• **WHAT NEEDS TO BE DONE**
Format the lines of the records from the line containing "Beschreibung" up to and including the line containing "Made in Los Santos" as a Markdown table with the columns Row and Line, numbering each row and skipping blank lines. Leave the picture lines out of the answer.

*** EXERCISE INPUTS ***

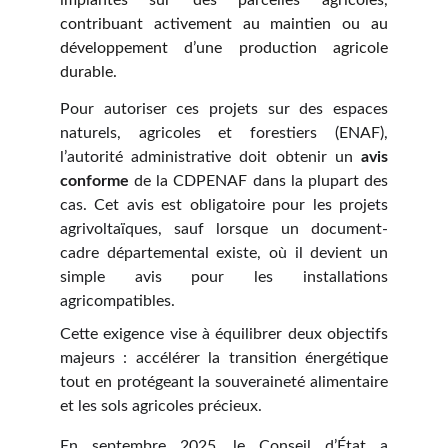
implantés sur des parcelles agricoles,
contribuant activement au maintien ou au
développement d’une production agricole
durable.
Pour autoriser ces projets sur des espaces
naturels, agricoles et forestiers (ENAF),
l’autorité administrative doit obtenir un
avis
conforme
de la CDPENAF dans la plupart des
cas. Cet avis est obligatoire pour les projets
agrivoltaïques, sauf lorsque un document-
cadre départemental existe, où il devient un
simple avis pour les installations
agricompatibles.
Cette exigence vise à équilibrer deux objectifs
majeurs : accélérer la transition énergétique
tout en protégeant la souveraineté alimentaire
et les sols agricoles précieux.
En septembre 2025, le Conseil d’État a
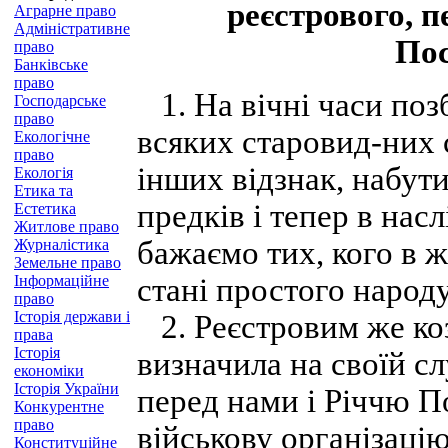
реєстрового, п
Аграрне право
Адміністративне
Пос
право
Банківське
право
1. На вічні часи поз
Господарське
право
всяких старовид-них с
Екологічне
право
інших відзнак, набут
Екологія
Етика та
предків і тепер в насл
Естетика
Житлове право
бажаємо тих, кого в 
Журналістика
Земельне право
Інформаційне
стані простого народу
право
Історія держави і
2. Реєстровим же коз
права
Історія
визначила на своїй сл
економіки
Історія України
перед нами і Річчю 
Конкурентне
право
військову організацію
Конституційне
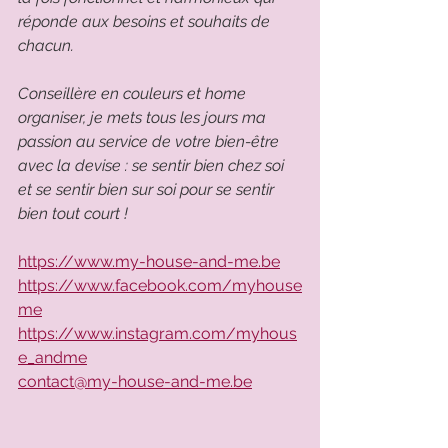
réponde aux besoins et souhaits de 
chacun. 
Conseillère en couleurs et home 
organiser, je mets tous les jours ma 
passion au service de votre bien-être 
avec la devise : se sentir bien chez soi 
et se sentir bien sur soi pour se sentir 
bien tout court !
https://www.my-house-and-me.be
https://www.facebook.com/myhouse
me
https://www.instagram.com/myhous
e_andme
contact@my-house-and-me.be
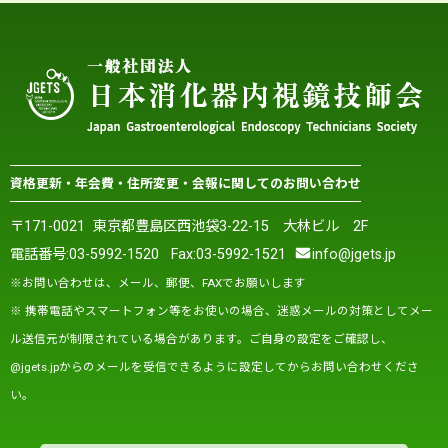
資格更新・年会費・住所変更・会報に関してのお問い合わせ
〒171-0021 東京都豊島区西池袋3-22-15 大林ビル 2F
電話番号:
03-5992-1520
Fax:03-5992-1521
info@jgets.jp
※お問い合わせは、メール、郵便、FAXでお願いします
※ 携帯電話やスマートフォン等をお使いの場合、迷惑メールの対策としてメー
ル送信元が制限されている場合があります。ご自身の設定をご確認し、
@jgets.jpからのメールを受信できるように設定してからお問い合わせくださ
い。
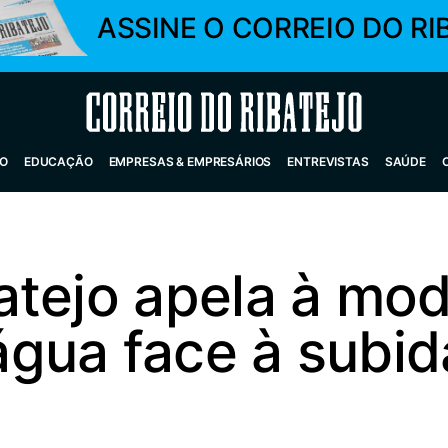
ASSINE O CORREIO DO RI
Correio do Ribatejo
O
EDUCAÇÃO
EMPRESAS & EMPRESÁRIOS
ENTREVISTAS
SAÚDE
atejo apela à mo
gua face à subid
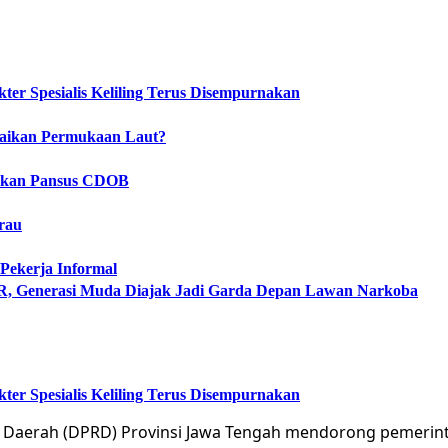
er Spesialis Keliling Terus Disempurnakan
naikan Permukaan Laut?
tukan Pansus CDOB
rau
Pekerja Informal
Generasi Muda Diajak Jadi Garda Depan Lawan Narkoba
er Spesialis Keliling Terus Disempurnakan
 Daerah (DPRD) Provinsi Jawa Tengah mendorong pemerin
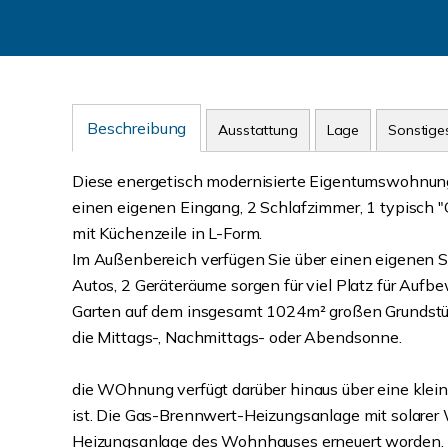
Beschreibung
Ausstattung
Lage
Sonstige
Diese energetisch modernisierte Eigentumswohnung
einen eigenen Eingang, 2 Schlafzimmer, 1 typisch 
mit Küchenzeile in L-Form.
Im Außenbereich verfügen Sie über einen eigenen St
Autos, 2 Geräteräume sorgen für viel Platz für Au
Garten auf dem insgesamt 1024m² großen Grundstüc
die Mittags-, Nachmittags- oder Abendsonne.
die WOhnung verfügt darüber hinaus über eine kleine
ist. Die Gas-Brennwert-Heizungsanlage mit solarer 
Heizungsanlage des Wohnhauses erneuert worden. 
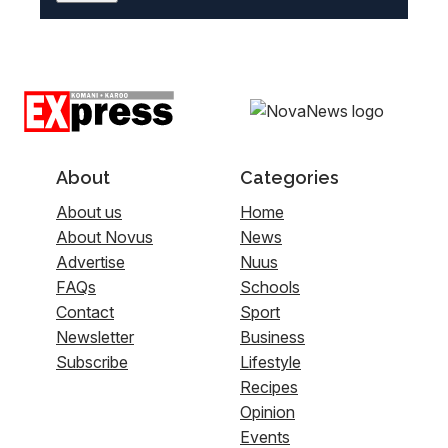
About
Categories
About us
Home
About Novus
News
Advertise
Nuus
FAQs
Schools
Contact
Sport
Newsletter
Business
Subscribe
Lifestyle
Recipes
Opinion
Events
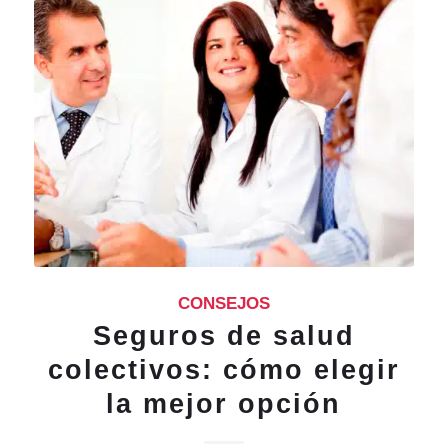
CONSEJOS
Seguros de salud
colectivos: cómo elegir
la mejor opción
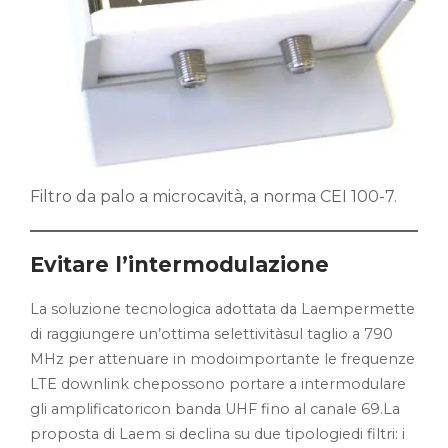
Filtro da palo a microcavità, a norma CEI 100-7.
Evitare l’intermodulazione
La soluzione tecnologica adottata da Laempermette
di raggiungere un’ottima selettivitàsul taglio a 790
MHz per attenuare in modoimportante le frequenze
LTE downlink chepossono portare a intermodulare
gli amplificatoricon banda UHF fino al canale 69.La
proposta di Laem si declina su due tipologiedi filtri: i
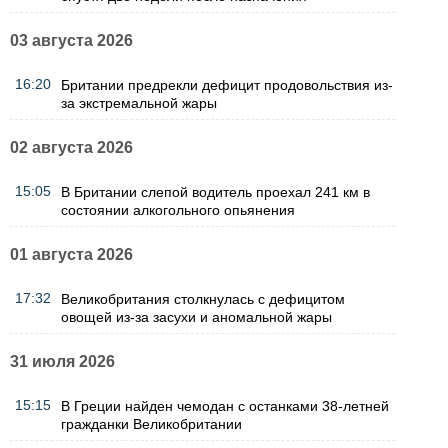
03 августа 2026
16:20
Британии предрекли дефицит продовольствия из-
за экстремальной жары
02 августа 2026
15:05
В Британии слепой водитель проехал 241 км в
состоянии алкогольного опьянения
01 августа 2026
17:32
Великобритания столкнулась с дефицитом
овощей из-за засухи и аномальной жары
31 июля 2026
15:15
В Греции найден чемодан с останками 38-летней
гражданки Великобритании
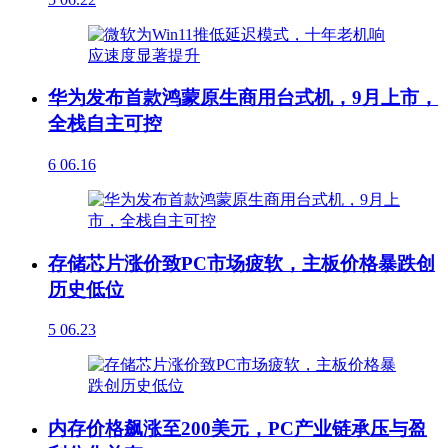
华为发布首款鸿蒙原生商用台式机，9月上市，
全栈自主可控
6
06.16
存储芯片涨价致PC市场疲软，主板价格暴跌创
历史低位
5
06.23
内存价格飙涨至200美元，PC产业链承压与盈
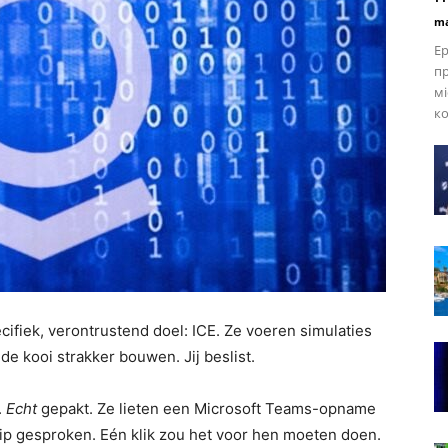
ma
Ер
пр
мі
ко
cifiek, verontrustend doel: ICE. Ze voeren simulaties
de kooi strakker bouwen. Jij beslist.
.
Echt
gepakt. Ze lieten een Microsoft Teams-opname
ip gesproken. Eén klik zou het voor hen moeten doen.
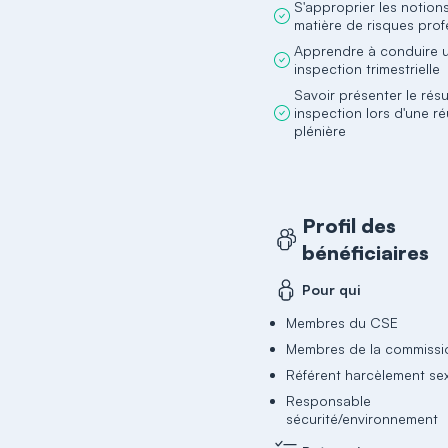
S'approprier les notion
matière de risques prof
Apprendre à conduire 
inspection trimestrielle
Savoir présenter le résu
inspection lors d'une r
plénière
Profil des
bénéficiaires
Pour qui
Membres du CSE
Membres de la commiss
Référent harcèlement se
Responsable
sécurité/environnement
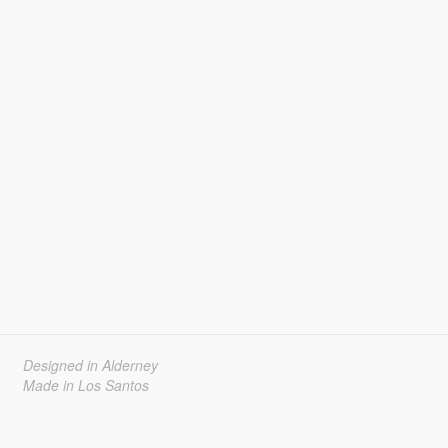
Designed in Alderney
Made in Los Santos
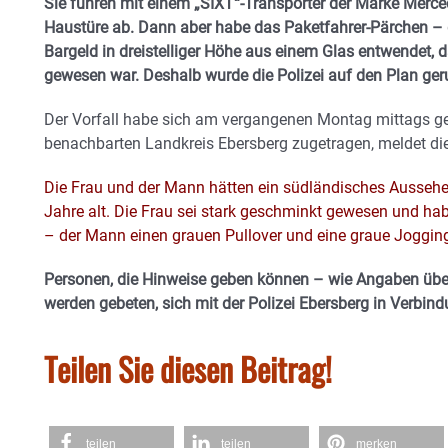
Sie fuhren mit einem „SIXT“-Transporter der Marke Merced
Haustüre ab. Dann aber habe das Paketfahrer-Pärchen –
Bargeld in dreistelliger Höhe aus einem Glas entwendet, da
gewesen war. Deshalb wurde die Polizei auf den Plan ger
Der Vorfall habe sich am vergangenen Montag mittags g
benachbarten Landkreis Ebersberg zugetragen, meldet di
Die Frau und der Mann hätten ein südländisches Ausseh
Jahre alt. Die Frau sei stark geschminkt gewesen und h
– der Mann einen grauen Pullover und eine graue Joggin
Personen, die Hinweise geben können – wie Angaben übe
werden gebeten, sich mit der Polizei Ebersberg in Verbind
Teilen Sie diesen Beitrag!
teilen
teilen
merken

*** End of EXERCISE INPUTS ***

• **REPLY**
| Row | Line |
|---|---|
| 1 | Beschreibung |
| 2 | Ausstattung |
| 3 | Lage |
| 4 | Sonstige |
| 5 | Diese energetisch modernisierte Eigentumswohnung |
| 6 | einen eigenen Eingang, 2 Schlafzimmer, 1 typisch  |
| 7 | mit Küchenzeile in L-Form. |
| 8 | Im Außenbereich verfügen Sie über einen eigenen St |
| 9 | Autos, 2 Geräteräume sorgen für viel Platz für Au |
| 10 | Garten auf dem insgesamt 1024m² großen Grundstüc |
| 11 | die Mittags-, Nachmittags- oder Abendsonne. |
| 12 | die WOhnung verfügt darüber hinaus über eine kleine |
| 13 | ist. Die Gas-Brennwert-Heizungsanlage mit solarer  |
| 14 | Heizungsanlage des Wohnhauses erneuert worden.  |
| 15 | About |
| 16 | Categories |
| 17 | About us |
| 18 | Home |
| 19 | About Novus |
| 20 | News |
| 21 | Advertise |
| 22 | Nuus |
| 23 | FAQs |
| 24 | Schools |
| 25 | Contact |
| 26 | Sport |
| 27 | Newsletter |
| 28 | Business |
| 29 | Subscribe |
| 30 | Lifestyle |
| 31 | Recipes |
| 32 | Opinion |
| 33 | Events |
| 34 | CONSEJOS |
| 35 | Seguros de salud |
| 36 | colectivos: cómo elegir |
| 37 | la mejor opción |
| 38 | Filtro da palo a microcavità, a norma CEI 100-7. |
| 39 | Evitare l’intermodulazione |
| 40 | La soluzione tecnologica adottata da Laempermette |
| 41 | di raggiungere un’ottima selettivitàsul taglio a 790 |
| 42 | MHz per attenuare in modoimportante le frequenze |
| 43 | LTE downlink chepossono portare a intermodulare |
| 44 | gli amplificatoricon banda UHF fino al canale 69.La |
| 45 | proposta di Laem si declina su due tipologiedi filtri: i |
| 46 | 03 августа 2026 |
| 47 | 16:20 |
| 48 | Британии предрекли дефицит продовольствия из- |
| 49 | за экстремальной жары |
| 50 | 02 августа 2026 |
| 51 | 15:05 |
| 52 | В Британии слепой водитель проехал 241 км в |
| 53 | состоянии алкогольного опьянения |
| 54 | 01 августа 2026 |
| 55 | 17:32 |
| 56 | Великобритания столкнулась с дефицитом |
| 57 | овощей из-за засухи и аномальной жары |
| 58 | 31 июля 2026 |
| 59 | 15:15 |
| 60 | В Греции найден чемодан с останками 38-летней |
| 61 | гражданки Великобритании |
| 62 | 华为发布首款鸿蒙原生商用台式机，9月上市， |
| 63 | 全栈自主可控 |
| 64 | 6 |
| 65 | 06.16 |
| 66 | 存储芯片涨价致PC市场疲软，主板价格暴跌创 |
| 67 | 历史低位 |
| 68 | 5 |
| 69 | 06.23 |
| 70 | 内存价格飙涨至200美元，PC产业链承压与盈 |
| 71 | ma |
| 72 | Ер |
| 73 | пр |
| 74 | мі |
| 75 | ко |
| 76 | cifiek, verontrustend doel: ICE. Ze voeren simulaties |
| 77 | de kooi strakker bouwen. Jij beslist. |
| 78 | . |
| 79 | Echt |
| 80 | gepakt. Ze lieten een Microsoft Teams-opname |
| 81 | ip gesproken. Eén klik zou het voor hen moeten doen. |
| 82 | S'approprier les notion |
| 83 | matière de risques prof |
| 84 | Apprendre à conduire  |
| 85 | inspection trimestrielle |
| 86 | Savoir présenter le résu |
| 87 | inspection lors d'une r |
| 88 | plénière |
| 89 | Profil des |
| 90 | bénéficiaires |
| 91 | Pour qui |
| 92 | Membres du CSE |
| 93 | Membres de la commiss |
| 94 | Référent harcèlement se |
| 95 | Responsable |
| 96 | sécurité/environnement |
| 97 | Designed in Alderney |
| 98 | Made in Los Santos |